Dr. Gaylon Morgan, director of agriculture and environmental research, joined the Cotton Incorporated staff one year ago and has inspired a renewed emphasis on weed management research. He currently oversees 14 weed management projects, both in season and end of season, across the U.S. Cotton Belt. Projects crucial to producers in the Southern Plains region include:

■ Weed management in Texas and Oklahoma — A statewide collaboration of applied research and outreach to address regional weed issues, including the evaluation of new herbicide tolerant traits, herbicide combinations and slowing herbicide resistance.

■ Precision tillage — An integration of precision technologies to remove weeds in the crop row and between various tillage attachments.

■ Balancing inputs — An evaluation of high and low herbicide input systems to quantify the importance of late-season weeds on weed seed bank accumulation or depletion.

■ Cover crops and impacts on weeds and soil health — Focus on cover crops and how they fit into an integrated weed management system, while simultaneously improving soil health.

■ Palmer amaranth metabolic resistance and mitigation — Identification of potential herbicide resistance by Palmer amaranth to dicamba and S-metolachlor.

“Weed management, traits, herbicides and application costs remain one of the biggest expenses that our growers face in West Texas and across the Cotton Belt,” Morgan says. “More herbicide resistance is occurring each year with many weeds resistant to multiple different herbicides. Increased occurrence of herbicide-resistant weeds leads to fewer and more expensive weed management options.
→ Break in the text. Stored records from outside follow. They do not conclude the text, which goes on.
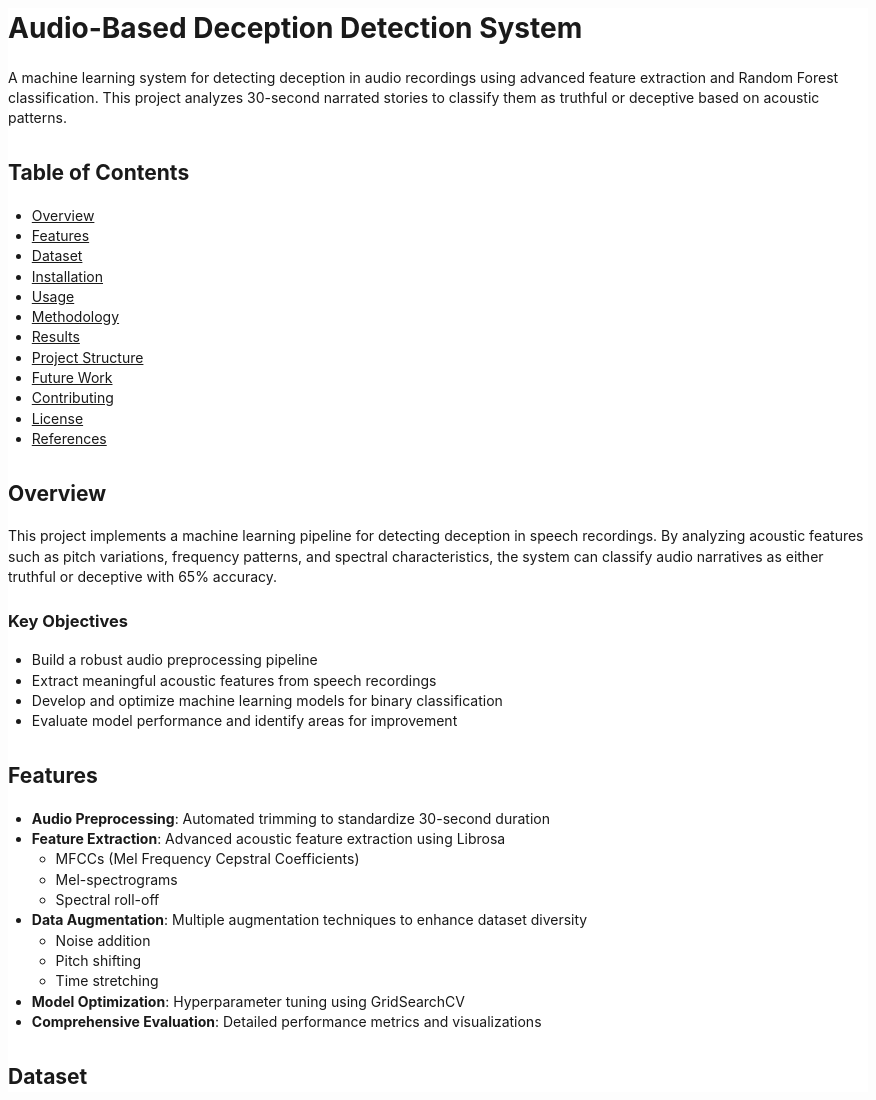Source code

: # Audio-Based Deception Detection System

A machine learning system for detecting deception in audio recordings using advanced feature extraction and Random Forest classification. This project analyzes 30-second narrated stories to classify them as truthful or deceptive based on acoustic patterns.

## Table of Contents
- [Overview](#overview)
- [Features](#features)
- [Dataset](#dataset)
- [Installation](#installation)
- [Usage](#usage)
- [Methodology](#methodology)
- [Results](#results)
- [Project Structure](#project-structure)
- [Future Work](#future-work)
- [Contributing](#contributing)
- [License](#license)
- [References](#references)

## Overview

This project implements a machine learning pipeline for detecting deception in speech recordings. By analyzing acoustic features such as pitch variations, frequency patterns, and spectral characteristics, the system can classify audio narratives as either truthful or deceptive with 65% accuracy.

### Key Objectives
- Build a robust audio preprocessing pipeline
- Extract meaningful acoustic features from speech recordings
- Develop and optimize machine learning models for binary classification
- Evaluate model performance and identify areas for improvement

## Features

- **Audio Preprocessing**: Automated trimming to standardize 30-second duration
- **Feature Extraction**: Advanced acoustic feature extraction using Librosa
  - MFCCs (Mel Frequency Cepstral Coefficients)
  - Mel-spectrograms
  - Spectral roll-off
- **Data Augmentation**: Multiple augmentation techniques to enhance dataset diversity
  - Noise addition
  - Pitch shifting
  - Time stretching
- **Model Optimization**: Hyperparameter tuning using GridSearchCV
- **Comprehensive Evaluation**: Detailed performance metrics and visualizations

## Dataset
“We have to continue to identify alternative methods that complement our herbicides and slow the spread of herbicide-resistant weeds. Similar weeds affect all crops in West Texas, and we are working to develop a multi-commodity approach to combating herbicide resistance.”

Seed Quality

Texas A&M RACE research signCotton Incorporated’s AERD team also is investing in research addressing seed quality. Dr. Murilo Maeda, a Texas A&M AgriLife Extension research collaborator, is working on project that includes seed quality surveys from 15 locations across the Cotton Belt. This Cotton Incorporated-funded research project will comprise field and laboratory analysis.

While this research is vital to all cotton producers, it is especially relevant to those in the Southern Plains, where extreme weather often affects soil temperatures, cotton seed emergence and plant survival rate. For example, a cold snap can affect root development, stand uniformity and ultimately potential yield and profitability.

“Seed quality is complex,” Maeda says. “From the time a field destined for seed production gets planted, many external biotic and abiotic factors will play a role in determining the final product quality. After harvest, the seed goes through many steps, from ginning and delinting to treating and bagging, before it ends up in a grower’s field. That being said, the seed is where it all starts.

“Given challenging weather conditions many have to deal with during planting, seed quality must be adequate for growers to succeed. Thanks to the support from Cotton Incorporated, research and Extension personnel from universities across the southern United States will have the opportunity to learn more about physical and chemical seed characteristics that will help improve our overall understanding of seed quality.

“At the end of the day, our collective objective is to survey cotton seed quality and generate information that will keep our industry moving in the right direction.”

U.S. cotton producers are strong, resilient, careful and ready to produce a crop. The Cotton Research and Promotion program will continue to work and fund research during these challenging times to ensure the cotton industry can also remain strong and resilient.